このようなことが起こってしまう一番の理由は、保険会社は被害者への補償よりも自社の負担額を少なく抑えることを最優先しているからです。

被害者への補償を少なく抑えれば抑えるほど、保険担当者の成績に反映されます。要は、保険担当者は自分の営業成績を守ろうとするために、被害者にとっては納得のいかない通院期間や慰謝料など理不尽な提案をしていることが多いのです。

保険会社にとっては、できるだけ少ない補償額で済ませるために被害者に平気で嘘をつく人もいるので要注意です。

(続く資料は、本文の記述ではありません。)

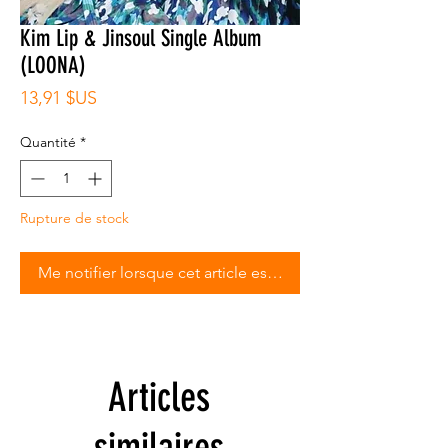
Kim Lip & Jinsoul Single Album
(LOONA)
Prix
13,91 $US
Quantité
*
Rupture de stock
Me notifier lorsque cet article est disponible
Articles
similaires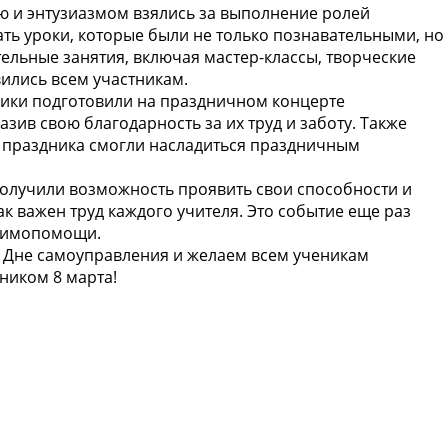
ью и энтузиазмом взялись за выполнение ролей
ать уроки, которые были не только познавательными, но
ельные занятия, включая мастер-классы, творческие
ились всем участникам.
еники подготовили на праздничном концерте
зив свою благодарность за их труд и заботу. Также
и праздника смогли насладиться праздничным
олучили возможность проявить свои способности и
ак важен труд каждого учителя. Это событие еще раз
заимопомощи.
в Дне самоуправления и желаем всем ученикам
ником 8 марта!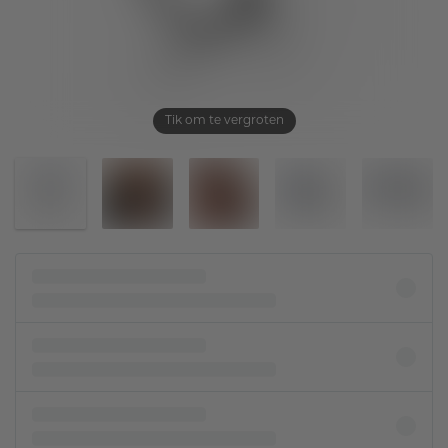
Tik om te vergroten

例えば、「今回の交通事故は3ヶ月以上の通院は認められません」「1割でも過失がある方は弁護士費用特約を使うことができません」というように、保険会社は被害者に全く根拠のないことをあたかも本当のようにいってくるケースもあります。

そのため交通事故の補償に関して、安易に保険担当者の提案を受け入れることは危険です。

弁護士事務所は自分で探す必要がある

交通事故の制度は非常に複雑なため、保険会社の不当な提案を見抜くことができません。前述した通り、保険会社主導で弁護士を選んでしまうと被害者は通院期間や補償費を泣き寝入りしてしまう可能性が高くなります。

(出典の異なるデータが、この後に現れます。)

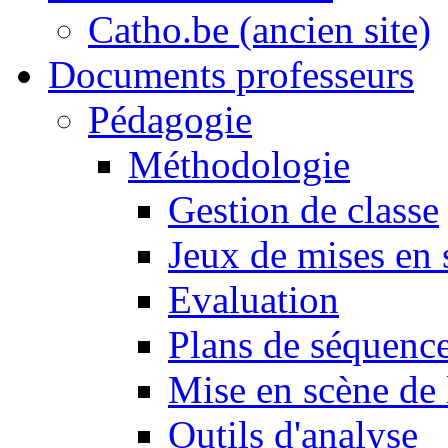
Catho.be (ancien site)
Documents professeurs
Pédagogie
Méthodologie
Gestion de classe
Jeux de mises en 
Evaluation
Plans de séquence
Mise en scène de 
Outils d'analyse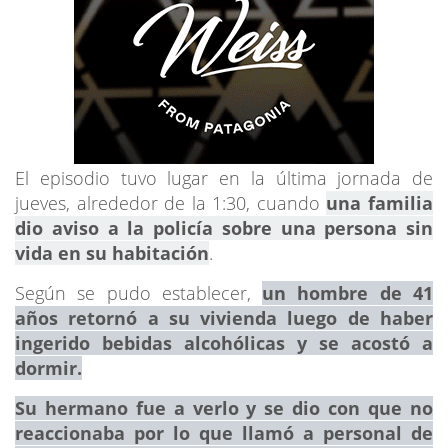
El episodio tuvo lugar en la última jornada de
jueves, alrededor de la 1:30, cuando
una familia
dio aviso a la policía sobre una persona sin
vida en su habitación
.
Según se pudo establecer,
un hombre de 41
años retornó a su vivienda luego de haber
ingerido bebidas alcohólicas y se acostó a
dormir.
Su hermano fue a verlo y se dio con que no
reaccionaba por lo que llamó a personal de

もし、保険会社が紹介する弁護士事務所に依頼をしてしまっていたら、被害が大きくなる前に弁護士事務所を変えることが賢明といえます。

適切な補償を受けるためには交通事故知識に優れ、被害者の補償を最優先に考えて活動してくれる弁護士を探すことが重要です。

弁護士費用について

一般的に弁護士費用と聞くと、かなり高額なイメージがあると思います。しかし、心配はいりません。まず弁護士を探す前にまず自分が加入している自動車保険を確認してみましょう。

プランのなかにある「弁護士費用特約」に加入していれば、保険会社が弁護士費用を300万円まで補償してくれます。弁護士費用で300万円を超える案件は非常に少ないです。そのため、保険会社が紹介した弁護士事務所を変えて、新たに弁護士費用が発生したとしても特約の範囲内でおさまることがほとんどです。

この弁護士費用特約は非常に優れた内容で、もし本人が加入していなくても家族がこちらに加入していれば使用できる可能性ももっています。(※保険会社によって微妙に適用範囲が異なります)

また、弁護士費用特約を使用しても等級が変わらなので保険料が高くなってしまうこともありません。そのため、弁護士費用特約に加入しているようであれば必ず使うべき特約といえます。

もし、弁護士費用特約に加入していないとしても心配はいりません。なかには「着手金なし」「完全成功報酬」で対応してくれる弁護士事務所があります。高額な弁護士費用が発生するリスクを最小限に抑えてくれるので、弁護士費用特約に加入していなければ、このような弁護士事務所を探すとよいでしょう。